Textauszug:
====

„Wolokolamsker Chaussee“, Teile IV und V, von
Heiner Müller am Hans-Otto-Theater Potsdam, Regie Bernd Weißig
Rituale, die sich kaum entschlüsseln
Im
Spielplan des Hans-Otto-Theaters Potsdam sind seit geraumer Zeit die
Spielmodelle „Wolokolamsker Chaussee, Teil I bis III" von Heiner Müller,
wovon Teil II und III in diesem Haus zur Uraufführung kamen. Jetzt inszenierten
Bernd Weißig und Christian Steyer als Gäste die Teile IV und V, letzteren als DDR-Erstaufführung.
Der vorherrschende Eindruck diesmal: pointierte Regie, aber zunehmendes
Ästhetisieren. Da wird offenbar der amerikanische Regisseur Robert Wilson
imitiert, ein mystisch-surrealistischer Theatraliker, und das verrätselt den
Autor zusätzlich.
Müller ist auch bei diesen Texten, die
obendrein nicht an bestimmte Figuren gegeben sind, schwer zu erschließen. Die
monologischen Reihungen expressiver Satzballungen sind verkappte Dialoge,
zusammengehalten von realistischer Weltsicht, gebrochen aber auch von
skeptischer Sorge. In seiner Nachbemerkung zur „Wolokolamsker Chaussee"
behauptet der Dichter, in einem „Zeitalter der Konterrevolution" zu leben.
In seinen Texten widerlegt er sich selbst,
zumindest mit den nach Motiven von Alexander Bek und Anna Seghers gestalteten
Teilen I bis III. Das Atemberaubende dieser Beispiele proletarischer Tragödie
ist, wie der Autor an Hand elementarer Grundsituationen, indem er Kommunisten
bei folgenschweren Entscheidungen zeigt, revolutionäre Tat und auch Botschaft
schaubar und empfindbar macht.
Diese geistige Dimension fehlt den jetzt in
Potsdam aufgeführten letzten beiden Teilen. Sie haben die Haltung bitteren
Feststellens von Konflikten, die der Autor in dieser Art im Prozeß ständiger
tiefgreifender Wandlungen unserer Gesellschaft nicht erwartet hat. Das reicht
lediglich für eine Farce wie „Kentauren" (Teil IV), eine kabarettistische
Attacke auf mögliche Amtsschimmelei.
Am Hans-Otto-Theater wird der Text von den
Darstellern Eva Weißenborn, Eckhard Becker und Michael Walke dezent und bestimmt
gesprochen. Dabei schauen sie mal pfiffig, mal melancholisch, mal spöttisch,
dann wieder verdrießlich, jedenfalls in vielen mimisch amüsanten Varianten aus
den kleinen Fenstern eines Kabinetts (Szenenbild: K. P. M. Wulff), das an ein Kasperltheater
erinnert oder an ein fröhliches Wetterhäuschen. Das hat Unmittelbarkeit und
einen gewinnenden Humor.

====

Schriftliche Aufgabe 1:
Wer schuf laut dem Textauszug das Szenenbild der Potsdamer Inszenierung?

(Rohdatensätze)
====

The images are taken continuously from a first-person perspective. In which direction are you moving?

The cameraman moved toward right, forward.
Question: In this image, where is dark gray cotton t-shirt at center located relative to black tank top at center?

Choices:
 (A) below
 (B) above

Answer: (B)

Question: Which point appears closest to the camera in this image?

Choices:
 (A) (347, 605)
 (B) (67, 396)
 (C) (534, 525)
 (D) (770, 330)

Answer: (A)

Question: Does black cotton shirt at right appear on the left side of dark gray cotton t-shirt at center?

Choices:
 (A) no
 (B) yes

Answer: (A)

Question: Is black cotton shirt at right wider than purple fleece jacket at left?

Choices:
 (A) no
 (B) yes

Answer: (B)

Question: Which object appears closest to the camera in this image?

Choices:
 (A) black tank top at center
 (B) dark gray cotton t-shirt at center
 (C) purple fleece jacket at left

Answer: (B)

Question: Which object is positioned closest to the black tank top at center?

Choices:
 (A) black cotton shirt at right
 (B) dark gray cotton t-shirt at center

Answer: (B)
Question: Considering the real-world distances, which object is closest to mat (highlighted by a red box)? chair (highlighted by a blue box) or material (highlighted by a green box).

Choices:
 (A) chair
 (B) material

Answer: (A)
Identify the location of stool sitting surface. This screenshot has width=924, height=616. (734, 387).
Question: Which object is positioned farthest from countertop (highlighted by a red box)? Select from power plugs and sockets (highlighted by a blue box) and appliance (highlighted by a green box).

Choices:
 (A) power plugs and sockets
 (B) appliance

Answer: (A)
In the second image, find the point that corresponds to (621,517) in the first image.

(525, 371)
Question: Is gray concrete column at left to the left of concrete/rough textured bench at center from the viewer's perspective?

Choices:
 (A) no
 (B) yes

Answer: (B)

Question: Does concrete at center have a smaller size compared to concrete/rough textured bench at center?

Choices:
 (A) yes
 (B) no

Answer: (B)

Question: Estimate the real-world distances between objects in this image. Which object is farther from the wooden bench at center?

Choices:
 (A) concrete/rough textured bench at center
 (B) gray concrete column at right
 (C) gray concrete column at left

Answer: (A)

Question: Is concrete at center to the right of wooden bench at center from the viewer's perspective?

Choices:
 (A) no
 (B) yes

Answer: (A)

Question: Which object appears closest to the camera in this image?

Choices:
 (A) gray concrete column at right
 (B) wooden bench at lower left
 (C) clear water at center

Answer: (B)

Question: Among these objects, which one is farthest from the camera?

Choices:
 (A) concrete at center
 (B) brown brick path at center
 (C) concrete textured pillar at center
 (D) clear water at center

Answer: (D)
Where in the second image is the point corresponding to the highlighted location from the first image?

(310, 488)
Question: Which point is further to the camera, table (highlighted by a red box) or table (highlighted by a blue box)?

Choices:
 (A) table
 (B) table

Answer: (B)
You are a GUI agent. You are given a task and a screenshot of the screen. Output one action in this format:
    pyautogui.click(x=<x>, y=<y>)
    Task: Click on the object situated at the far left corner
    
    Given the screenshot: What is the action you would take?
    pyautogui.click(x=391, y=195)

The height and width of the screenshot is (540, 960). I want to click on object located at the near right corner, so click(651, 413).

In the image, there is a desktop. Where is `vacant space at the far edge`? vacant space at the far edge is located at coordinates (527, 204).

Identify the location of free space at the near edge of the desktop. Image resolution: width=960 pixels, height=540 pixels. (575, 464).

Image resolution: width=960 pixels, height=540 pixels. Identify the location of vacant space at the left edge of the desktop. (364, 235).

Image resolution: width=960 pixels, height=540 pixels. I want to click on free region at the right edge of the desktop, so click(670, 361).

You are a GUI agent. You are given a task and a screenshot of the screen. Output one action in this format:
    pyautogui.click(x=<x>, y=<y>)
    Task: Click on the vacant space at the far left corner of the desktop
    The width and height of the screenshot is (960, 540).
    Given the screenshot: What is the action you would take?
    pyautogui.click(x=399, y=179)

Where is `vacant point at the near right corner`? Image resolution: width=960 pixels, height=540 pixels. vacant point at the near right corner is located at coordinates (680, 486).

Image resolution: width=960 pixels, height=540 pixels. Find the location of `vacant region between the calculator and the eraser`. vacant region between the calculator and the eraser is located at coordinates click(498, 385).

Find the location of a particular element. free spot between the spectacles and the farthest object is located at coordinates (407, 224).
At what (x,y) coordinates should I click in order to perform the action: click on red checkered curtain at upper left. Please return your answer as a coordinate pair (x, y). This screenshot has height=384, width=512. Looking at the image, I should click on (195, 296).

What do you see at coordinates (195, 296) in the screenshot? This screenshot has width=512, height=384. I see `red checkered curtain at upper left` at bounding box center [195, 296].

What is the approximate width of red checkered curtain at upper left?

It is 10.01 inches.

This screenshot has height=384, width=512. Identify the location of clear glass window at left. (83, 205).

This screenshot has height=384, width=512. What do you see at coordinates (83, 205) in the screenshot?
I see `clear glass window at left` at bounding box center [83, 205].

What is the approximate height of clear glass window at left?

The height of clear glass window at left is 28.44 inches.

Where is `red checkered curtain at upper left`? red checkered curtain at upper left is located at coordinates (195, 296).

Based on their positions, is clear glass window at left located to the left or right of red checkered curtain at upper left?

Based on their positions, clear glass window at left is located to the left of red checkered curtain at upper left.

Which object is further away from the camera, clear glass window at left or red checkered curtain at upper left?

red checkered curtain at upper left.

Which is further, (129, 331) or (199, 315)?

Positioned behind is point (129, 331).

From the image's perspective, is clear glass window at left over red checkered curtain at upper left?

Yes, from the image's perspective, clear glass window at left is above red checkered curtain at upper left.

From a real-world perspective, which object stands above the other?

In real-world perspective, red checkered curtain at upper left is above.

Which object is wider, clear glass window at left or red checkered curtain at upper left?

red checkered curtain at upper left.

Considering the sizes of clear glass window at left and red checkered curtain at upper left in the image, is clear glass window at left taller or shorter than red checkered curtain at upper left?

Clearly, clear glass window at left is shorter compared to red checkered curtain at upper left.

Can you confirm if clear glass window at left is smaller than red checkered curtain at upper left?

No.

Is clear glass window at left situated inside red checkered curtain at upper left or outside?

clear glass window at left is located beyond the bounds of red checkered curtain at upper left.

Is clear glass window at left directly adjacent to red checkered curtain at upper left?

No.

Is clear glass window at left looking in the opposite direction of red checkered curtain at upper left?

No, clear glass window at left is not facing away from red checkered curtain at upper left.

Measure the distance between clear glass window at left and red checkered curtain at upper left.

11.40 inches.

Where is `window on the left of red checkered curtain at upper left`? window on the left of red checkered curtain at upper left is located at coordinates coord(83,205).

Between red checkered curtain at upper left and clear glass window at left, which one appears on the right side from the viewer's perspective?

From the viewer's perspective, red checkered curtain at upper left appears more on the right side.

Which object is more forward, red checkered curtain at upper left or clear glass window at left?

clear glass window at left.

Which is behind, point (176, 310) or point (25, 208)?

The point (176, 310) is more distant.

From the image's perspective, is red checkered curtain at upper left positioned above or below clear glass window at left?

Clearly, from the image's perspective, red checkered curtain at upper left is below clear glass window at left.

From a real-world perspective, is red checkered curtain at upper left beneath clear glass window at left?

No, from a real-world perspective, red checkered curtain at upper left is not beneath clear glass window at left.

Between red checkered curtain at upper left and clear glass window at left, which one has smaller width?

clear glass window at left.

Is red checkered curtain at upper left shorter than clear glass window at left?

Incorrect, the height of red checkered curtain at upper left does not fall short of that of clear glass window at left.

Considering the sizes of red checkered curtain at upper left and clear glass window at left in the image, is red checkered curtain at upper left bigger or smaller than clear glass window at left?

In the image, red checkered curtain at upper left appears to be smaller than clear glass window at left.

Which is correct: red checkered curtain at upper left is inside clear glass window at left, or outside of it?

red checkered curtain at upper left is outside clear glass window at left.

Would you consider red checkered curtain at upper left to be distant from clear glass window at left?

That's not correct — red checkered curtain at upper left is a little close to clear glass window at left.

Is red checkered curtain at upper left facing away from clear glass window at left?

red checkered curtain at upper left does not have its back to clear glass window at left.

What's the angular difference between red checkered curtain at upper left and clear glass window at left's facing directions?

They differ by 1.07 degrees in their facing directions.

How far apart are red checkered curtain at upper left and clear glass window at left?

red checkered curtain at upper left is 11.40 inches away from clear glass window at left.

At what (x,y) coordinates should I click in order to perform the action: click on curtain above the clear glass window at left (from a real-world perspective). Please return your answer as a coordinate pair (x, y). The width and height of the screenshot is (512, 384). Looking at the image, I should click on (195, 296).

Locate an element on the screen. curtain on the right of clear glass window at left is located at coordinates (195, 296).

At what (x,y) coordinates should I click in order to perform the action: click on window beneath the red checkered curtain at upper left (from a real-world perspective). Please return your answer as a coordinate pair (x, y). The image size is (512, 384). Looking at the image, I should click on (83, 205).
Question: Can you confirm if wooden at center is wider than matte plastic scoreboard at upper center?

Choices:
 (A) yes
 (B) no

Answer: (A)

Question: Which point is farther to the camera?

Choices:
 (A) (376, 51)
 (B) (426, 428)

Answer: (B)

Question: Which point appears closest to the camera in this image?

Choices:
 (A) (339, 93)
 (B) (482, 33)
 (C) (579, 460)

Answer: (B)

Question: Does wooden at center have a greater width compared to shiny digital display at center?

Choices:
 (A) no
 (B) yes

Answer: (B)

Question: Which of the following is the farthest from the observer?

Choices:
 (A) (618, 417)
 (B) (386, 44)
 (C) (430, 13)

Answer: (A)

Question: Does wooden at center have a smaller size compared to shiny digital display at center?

====

Schriftliche Aufgabe 2:
Schreiben Sie aus den Datensätzen die Zeilen von der Zeile mit „Image resolution: width=960 pixels, height=540 pixels. Identify“ bis zur Zeile mit „pyautogui.click(x=399, y=179)“ unverändert ab, beide Zeilen eingeschlossen.

Lösung der Aufgabe 1:
K. P. M. Wulff.

Lösung der Aufgabe 2:
Image resolution: width=960 pixels, height=540 pixels. Identify the location of vacant space at the left edge of the desktop. (364, 235).

Image resolution: width=960 pixels, height=540 pixels. I want to click on free region at the right edge of the desktop, so click(670, 361).

You are a GUI agent. You are given a task and a screenshot of the screen. Output one action in this format:
    pyautogui.click(x=<x>, y=<y>)
    Task: Click on the vacant space at the far left corner of the desktop
    The width and height of the screenshot is (960, 540).
    Given the screenshot: What is the action you would take?
    pyautogui.click(x=399, y=179)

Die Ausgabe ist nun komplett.